Genetic test indicates risk for opioid addiction
Research presented at the American Association for Clinical Chemistry Annual Scientific Meeting & Clinical Lab Expo indicated accuracy of a genetic risk assessment for prescription or heroin opioid addiction.
“Test results show that many of the genetic mutations identified in this test panel — namely receptors and transporters — are present in most chronic pain patients and are helpful in identifying those subjects at risk for addiction,” study researcher Forest Tennant, MD, DrPH, of the Veract Intractable Pain Clinic, West Covina, California, said in a press release. “This test panel should become an indispensable tool in pain management and addiction risk assessment.”
To assess efficacy of risk assessment with a multivariant addiction panel for prescription opioid addiction, researchers used multiplexed film-based microarray technology to genotype samples for 16 nucleotide polymorphisms involved in brain reward pathways among 70 individuals diagnosed with prescription opioid or heroin addiction and 68 healthy controls. The addiction panel targeted 16 mutations, including 5-HTR2A (rs7997012), 5-HTTLPR (rS25531), COMT (rs4680), DRD2 (rs1800497), DRD1 (rs4532), DRD4 (rs3758653), DAT1 (rS6347), DBH (rs1611115), MTHFR (rs1801133), OPRK1 (rs1051660), GABA (rs211014), OPRM1 (rs1799971), MUOR (rs9479757), GAL (rs948854), DOR (rs2236861) and ATP-BCT (rs1045642). Researchers used a class prediction model building with 10-fold cross validation to test genotyping data. Risk scores ranged from 1 to 100, with a score of 52 or higher indicating increased risk for addiction.

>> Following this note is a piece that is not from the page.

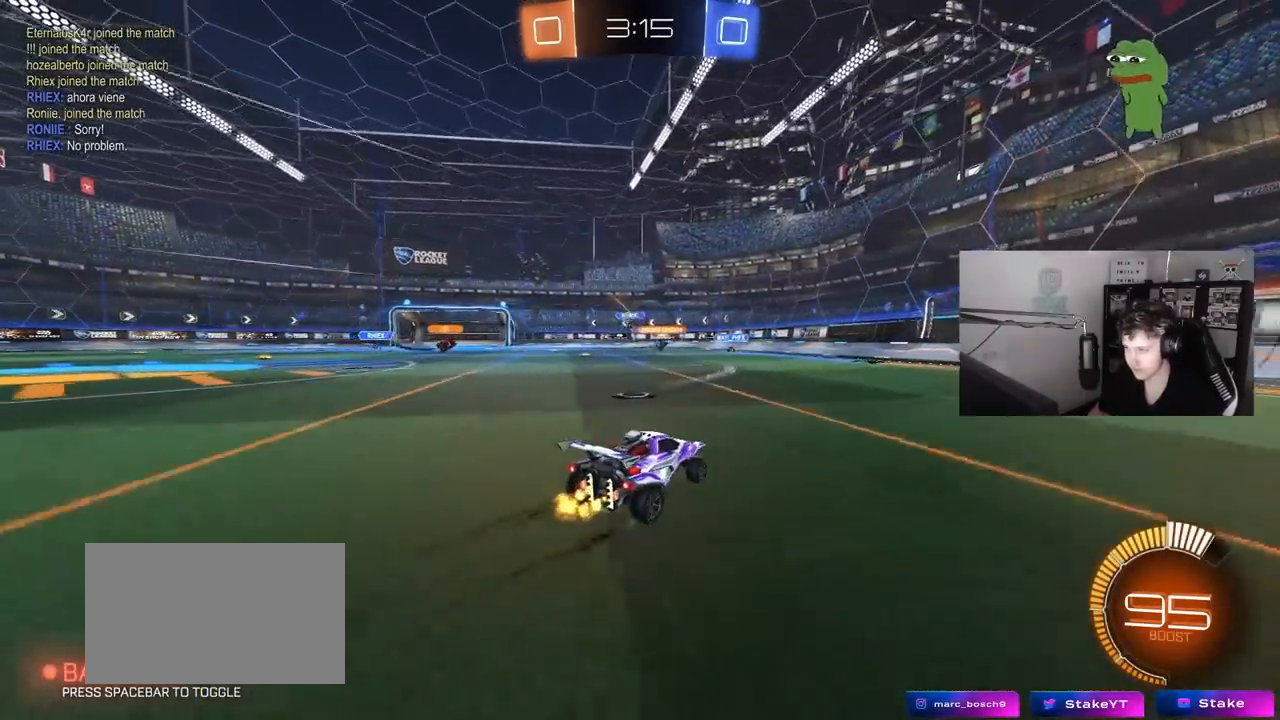
{"keys": ["w"], "mouse": [], "mouse_move": "still", "events": [[50, "a", "up"], [183, "a", "down"], [183, "shift", "down"], [233, "w", "up"], [283, "w", "down"], [317, "shift", "up"], [467, "a", "up"]]}
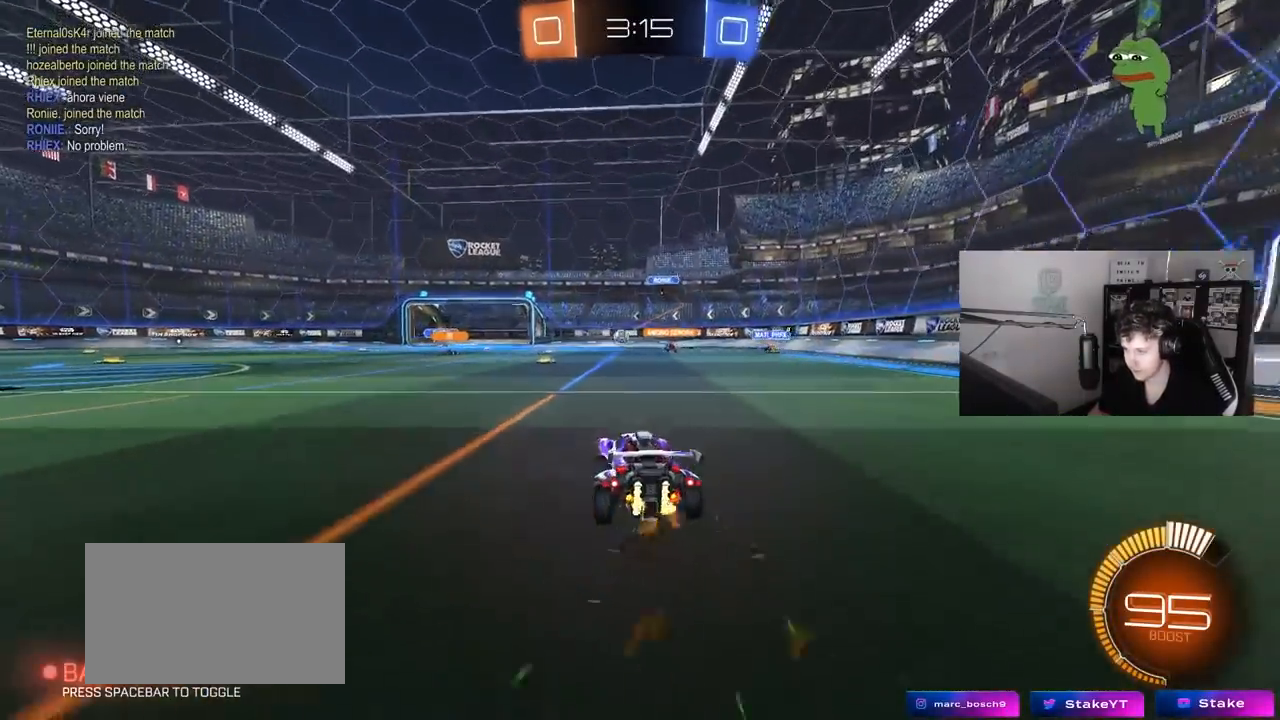
{"keys": ["a", "w"], "mouse": ["left"], "mouse_move": "still", "events": [[100, "d", "down"], [150, "w", "up"], [250, "s", "down"], [333, "d", "up"], [333, "s", "up"], [383, "a", "down"], [433, "mouse_left", "down"], [483, "w", "down"]]}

The model had a receiver operating characteristic of 0.78 with 76% sensitivity (95% CI, 84-85) and 72% specificity (95% CI, 60-82).
Both positive and negative predictive values were 74%.
Approximately 75.7% of participants diagnosed with addiction had an addiction risk score higher than 52, compared with 27.9% of healthy controls (P < .05).
“By identifying patients with high risk to prescription opioid addiction along with mutation status of cytochrome p450 genes involved in therapeutics, it may provide information to physicians to improve therapeutic decisions in pain management and prevent abuse and addiction,” the researchers concluded. – by Amanda Oldt
Chang S, et al. Risk assessment of opioid addiction with a multi-variant genetic panel involved in the dopamine pathway. Presented at: American Association for Clinical Chemistry Annual Scientific Meeting & Clinical Lab Expo; July 30-August 3, 2017; San Diego.
Disclosure: Healio.com/Psychiatry could not confirm relevant financial disclosures at the time of publication.